Drift Protocol, the largest decentralized perpetual futures exchange on the Solana blockchain, was exploited for about $286 million in a hack that blockchain analytics firm Elliptic said bore multiple indicators of a possible North Korean link.
In analysis published Thursday, Elliptic said the April 1 attack drained most of Drift’s liquidity within an hour, with the attacker withdrawing assets from multiple protocol vaults in what appears to have been a compromise of administrator private keys. The firm cited preliminary findings from blockchain security company PeckShield saying the stolen assets included roughly 41.7 million JLP tokens, worth about $155 million at the time, along with USDC, SOL, cbBTC, wBTC, and liquid staking tokens.

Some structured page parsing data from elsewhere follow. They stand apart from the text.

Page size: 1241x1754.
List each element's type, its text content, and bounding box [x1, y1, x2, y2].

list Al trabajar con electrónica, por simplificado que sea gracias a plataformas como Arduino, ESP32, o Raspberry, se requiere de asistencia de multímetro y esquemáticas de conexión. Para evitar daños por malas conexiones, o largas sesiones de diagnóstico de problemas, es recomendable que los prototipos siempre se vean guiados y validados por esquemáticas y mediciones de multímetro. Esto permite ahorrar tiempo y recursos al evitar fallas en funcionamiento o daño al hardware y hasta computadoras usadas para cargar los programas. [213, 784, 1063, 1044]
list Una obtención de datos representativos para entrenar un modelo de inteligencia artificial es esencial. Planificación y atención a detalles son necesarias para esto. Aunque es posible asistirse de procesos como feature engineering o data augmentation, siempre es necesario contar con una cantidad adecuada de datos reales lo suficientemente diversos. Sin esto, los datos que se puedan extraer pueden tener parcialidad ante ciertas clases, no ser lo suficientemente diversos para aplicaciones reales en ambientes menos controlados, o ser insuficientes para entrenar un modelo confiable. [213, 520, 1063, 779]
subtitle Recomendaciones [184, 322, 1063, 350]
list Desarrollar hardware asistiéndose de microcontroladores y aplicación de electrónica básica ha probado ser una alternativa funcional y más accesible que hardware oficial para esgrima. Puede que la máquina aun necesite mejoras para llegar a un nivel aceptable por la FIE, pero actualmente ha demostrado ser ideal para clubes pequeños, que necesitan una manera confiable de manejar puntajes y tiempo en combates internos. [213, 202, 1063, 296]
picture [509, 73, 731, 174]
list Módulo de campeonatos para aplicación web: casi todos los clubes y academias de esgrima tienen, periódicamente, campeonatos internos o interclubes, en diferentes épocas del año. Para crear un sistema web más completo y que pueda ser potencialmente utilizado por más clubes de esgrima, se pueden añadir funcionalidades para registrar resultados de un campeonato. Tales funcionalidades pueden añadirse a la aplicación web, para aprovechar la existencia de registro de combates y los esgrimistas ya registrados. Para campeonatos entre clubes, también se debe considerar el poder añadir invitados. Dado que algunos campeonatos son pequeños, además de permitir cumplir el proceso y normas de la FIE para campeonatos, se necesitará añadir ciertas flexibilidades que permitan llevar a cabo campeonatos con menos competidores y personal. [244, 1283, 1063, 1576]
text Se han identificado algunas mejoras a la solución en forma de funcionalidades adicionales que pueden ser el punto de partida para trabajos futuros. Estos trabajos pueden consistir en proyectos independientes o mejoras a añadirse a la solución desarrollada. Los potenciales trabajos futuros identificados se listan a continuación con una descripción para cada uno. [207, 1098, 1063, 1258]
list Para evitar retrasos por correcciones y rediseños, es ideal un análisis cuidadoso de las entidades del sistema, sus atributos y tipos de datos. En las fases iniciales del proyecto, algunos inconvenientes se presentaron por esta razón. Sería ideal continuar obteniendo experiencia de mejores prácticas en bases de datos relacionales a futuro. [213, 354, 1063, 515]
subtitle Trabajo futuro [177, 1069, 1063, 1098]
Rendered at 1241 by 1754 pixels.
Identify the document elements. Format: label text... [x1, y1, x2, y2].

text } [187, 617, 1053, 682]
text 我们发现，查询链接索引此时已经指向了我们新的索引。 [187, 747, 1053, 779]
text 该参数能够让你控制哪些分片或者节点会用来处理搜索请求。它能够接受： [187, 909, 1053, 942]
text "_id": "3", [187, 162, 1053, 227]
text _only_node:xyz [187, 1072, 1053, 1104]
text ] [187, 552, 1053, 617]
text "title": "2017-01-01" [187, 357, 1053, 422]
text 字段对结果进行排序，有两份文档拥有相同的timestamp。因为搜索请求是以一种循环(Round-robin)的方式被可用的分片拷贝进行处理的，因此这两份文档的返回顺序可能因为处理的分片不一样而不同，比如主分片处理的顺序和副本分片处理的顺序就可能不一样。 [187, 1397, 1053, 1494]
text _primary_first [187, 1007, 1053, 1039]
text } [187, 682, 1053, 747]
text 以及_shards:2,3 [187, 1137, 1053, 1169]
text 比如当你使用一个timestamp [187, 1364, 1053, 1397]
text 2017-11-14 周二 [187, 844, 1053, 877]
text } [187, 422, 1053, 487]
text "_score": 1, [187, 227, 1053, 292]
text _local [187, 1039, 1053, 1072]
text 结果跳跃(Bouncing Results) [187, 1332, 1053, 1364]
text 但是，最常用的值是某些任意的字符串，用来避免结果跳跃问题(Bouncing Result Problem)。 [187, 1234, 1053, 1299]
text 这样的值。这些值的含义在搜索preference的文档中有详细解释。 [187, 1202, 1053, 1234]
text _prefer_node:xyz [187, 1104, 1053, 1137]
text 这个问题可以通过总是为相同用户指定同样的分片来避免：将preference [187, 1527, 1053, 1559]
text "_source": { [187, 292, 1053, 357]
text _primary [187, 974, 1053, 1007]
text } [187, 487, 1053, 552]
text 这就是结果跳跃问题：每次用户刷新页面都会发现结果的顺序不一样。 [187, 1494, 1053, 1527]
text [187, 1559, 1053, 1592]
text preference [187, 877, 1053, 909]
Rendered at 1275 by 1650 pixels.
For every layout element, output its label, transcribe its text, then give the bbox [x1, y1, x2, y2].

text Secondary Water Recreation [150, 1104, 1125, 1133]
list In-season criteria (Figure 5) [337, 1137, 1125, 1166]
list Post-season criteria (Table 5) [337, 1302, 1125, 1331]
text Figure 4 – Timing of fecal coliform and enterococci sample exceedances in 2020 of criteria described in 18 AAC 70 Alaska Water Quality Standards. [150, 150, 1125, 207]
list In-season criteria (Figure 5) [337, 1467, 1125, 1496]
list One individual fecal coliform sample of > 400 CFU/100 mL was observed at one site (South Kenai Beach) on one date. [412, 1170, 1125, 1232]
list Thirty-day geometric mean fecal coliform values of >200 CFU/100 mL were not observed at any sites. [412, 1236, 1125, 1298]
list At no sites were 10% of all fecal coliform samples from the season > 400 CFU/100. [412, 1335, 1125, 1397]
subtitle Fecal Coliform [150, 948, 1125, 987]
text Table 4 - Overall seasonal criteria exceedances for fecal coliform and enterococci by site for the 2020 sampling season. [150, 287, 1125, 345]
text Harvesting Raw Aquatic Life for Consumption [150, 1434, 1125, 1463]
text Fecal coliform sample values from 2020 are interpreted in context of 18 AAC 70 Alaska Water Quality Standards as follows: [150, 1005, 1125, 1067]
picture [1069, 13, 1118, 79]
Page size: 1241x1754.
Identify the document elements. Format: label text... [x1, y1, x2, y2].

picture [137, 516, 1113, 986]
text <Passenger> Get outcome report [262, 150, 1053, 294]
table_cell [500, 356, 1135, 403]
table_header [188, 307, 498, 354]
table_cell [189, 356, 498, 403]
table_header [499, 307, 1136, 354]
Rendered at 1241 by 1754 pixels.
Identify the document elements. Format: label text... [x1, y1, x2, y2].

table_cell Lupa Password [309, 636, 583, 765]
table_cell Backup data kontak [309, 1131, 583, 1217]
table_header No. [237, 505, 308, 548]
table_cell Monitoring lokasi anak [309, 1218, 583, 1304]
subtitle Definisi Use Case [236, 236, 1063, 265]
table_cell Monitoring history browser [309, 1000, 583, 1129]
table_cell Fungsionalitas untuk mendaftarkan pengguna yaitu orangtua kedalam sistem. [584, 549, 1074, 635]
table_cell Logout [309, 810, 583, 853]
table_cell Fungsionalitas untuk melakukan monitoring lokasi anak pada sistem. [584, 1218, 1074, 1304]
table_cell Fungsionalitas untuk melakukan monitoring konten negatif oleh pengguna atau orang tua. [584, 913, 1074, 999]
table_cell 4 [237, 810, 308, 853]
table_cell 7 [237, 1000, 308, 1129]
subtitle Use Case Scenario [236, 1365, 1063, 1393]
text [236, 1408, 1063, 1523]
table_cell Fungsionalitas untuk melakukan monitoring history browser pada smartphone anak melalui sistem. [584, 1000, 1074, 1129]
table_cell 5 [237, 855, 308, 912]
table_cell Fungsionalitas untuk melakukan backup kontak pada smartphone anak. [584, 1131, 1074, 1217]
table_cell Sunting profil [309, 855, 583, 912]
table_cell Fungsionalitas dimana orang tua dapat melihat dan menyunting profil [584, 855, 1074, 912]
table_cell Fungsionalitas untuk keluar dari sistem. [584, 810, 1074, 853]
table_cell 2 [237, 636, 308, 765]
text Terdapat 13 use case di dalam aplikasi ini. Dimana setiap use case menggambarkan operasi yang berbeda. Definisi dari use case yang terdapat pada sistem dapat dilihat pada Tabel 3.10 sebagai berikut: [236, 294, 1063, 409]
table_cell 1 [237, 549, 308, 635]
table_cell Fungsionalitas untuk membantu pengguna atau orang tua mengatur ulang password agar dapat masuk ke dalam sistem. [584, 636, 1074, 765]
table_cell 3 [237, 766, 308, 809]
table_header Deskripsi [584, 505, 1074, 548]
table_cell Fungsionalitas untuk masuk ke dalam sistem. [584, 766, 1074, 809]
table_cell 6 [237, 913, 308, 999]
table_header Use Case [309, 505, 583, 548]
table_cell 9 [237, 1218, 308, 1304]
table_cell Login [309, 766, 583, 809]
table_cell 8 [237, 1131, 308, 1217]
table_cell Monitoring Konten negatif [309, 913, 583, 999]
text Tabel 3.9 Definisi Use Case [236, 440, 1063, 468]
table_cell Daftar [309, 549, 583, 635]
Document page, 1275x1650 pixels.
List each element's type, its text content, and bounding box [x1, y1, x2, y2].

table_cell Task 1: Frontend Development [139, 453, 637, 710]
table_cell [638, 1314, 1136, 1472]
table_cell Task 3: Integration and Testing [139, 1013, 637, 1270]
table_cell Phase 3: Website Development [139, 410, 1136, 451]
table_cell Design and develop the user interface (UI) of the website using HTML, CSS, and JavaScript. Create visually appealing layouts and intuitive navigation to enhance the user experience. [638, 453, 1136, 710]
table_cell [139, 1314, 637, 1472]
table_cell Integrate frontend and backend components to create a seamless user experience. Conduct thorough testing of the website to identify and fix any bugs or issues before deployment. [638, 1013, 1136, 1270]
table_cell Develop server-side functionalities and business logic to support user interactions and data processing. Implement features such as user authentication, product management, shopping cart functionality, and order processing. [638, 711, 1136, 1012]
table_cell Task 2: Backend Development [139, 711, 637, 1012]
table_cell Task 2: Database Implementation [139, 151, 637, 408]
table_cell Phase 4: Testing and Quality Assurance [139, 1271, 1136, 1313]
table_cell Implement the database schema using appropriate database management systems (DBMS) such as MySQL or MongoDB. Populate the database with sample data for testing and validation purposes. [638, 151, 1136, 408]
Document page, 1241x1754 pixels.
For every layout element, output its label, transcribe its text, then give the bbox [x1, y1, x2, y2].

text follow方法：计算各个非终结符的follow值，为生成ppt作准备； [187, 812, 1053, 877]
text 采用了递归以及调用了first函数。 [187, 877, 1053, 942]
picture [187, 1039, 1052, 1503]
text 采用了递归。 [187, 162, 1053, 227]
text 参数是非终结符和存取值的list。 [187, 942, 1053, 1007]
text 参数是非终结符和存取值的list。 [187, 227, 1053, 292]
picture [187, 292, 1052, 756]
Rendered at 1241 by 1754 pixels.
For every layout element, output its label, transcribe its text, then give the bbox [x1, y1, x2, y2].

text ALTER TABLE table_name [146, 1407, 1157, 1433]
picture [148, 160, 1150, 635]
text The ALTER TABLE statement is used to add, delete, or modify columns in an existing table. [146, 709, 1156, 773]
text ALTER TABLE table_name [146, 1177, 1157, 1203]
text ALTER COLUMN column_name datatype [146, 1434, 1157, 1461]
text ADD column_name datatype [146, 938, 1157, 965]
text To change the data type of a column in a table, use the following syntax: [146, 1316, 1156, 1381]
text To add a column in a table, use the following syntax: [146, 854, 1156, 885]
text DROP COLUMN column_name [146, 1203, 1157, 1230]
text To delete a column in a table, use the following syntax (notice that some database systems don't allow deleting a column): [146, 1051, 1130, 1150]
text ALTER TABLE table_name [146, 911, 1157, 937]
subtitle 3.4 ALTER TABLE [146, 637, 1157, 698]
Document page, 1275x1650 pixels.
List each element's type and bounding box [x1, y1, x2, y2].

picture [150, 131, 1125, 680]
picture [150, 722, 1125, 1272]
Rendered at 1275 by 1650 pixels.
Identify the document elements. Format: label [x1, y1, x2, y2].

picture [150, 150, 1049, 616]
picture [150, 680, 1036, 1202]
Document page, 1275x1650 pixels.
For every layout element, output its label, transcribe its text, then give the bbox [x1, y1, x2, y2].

If confirmed, the incident would be the 18th suspected North Korea-linked crypto-theft tracked by Elliptic this year, with more than $300 million stolen so far, the firm said. Elliptic added that DPRK-linked actors are believed to have stolen more than $6.5 billion in cryptoassets in recent years, thefts that U.S. authorities have linked to funding the country’s weapons programs.
Elliptic said the on-chain activity, laundering methods, and network-level indicators tied to the Drift exploit were consistent with techniques seen in previous DPRK-attributed operations.
According to the firm, the attacker’s wallet had been created about eight days before the exploit and received a small test transfer from a Drift vault during that period, suggesting the operation had been carefully prepared in advance.
After draining the vaults, the attacker used a Solana-based decentralized exchange aggregator to swap most of the stolen tokens into USDC before bridging the funds to Ethereum and converting them into ETH, Elliptic said.
The attack is believed to be the largest decentralized finance hack of 2026 to date and the second-largest security incident in the Solana ecosystem after the $326 million Wormhole bridge exploit in 2022, according to Elliptic.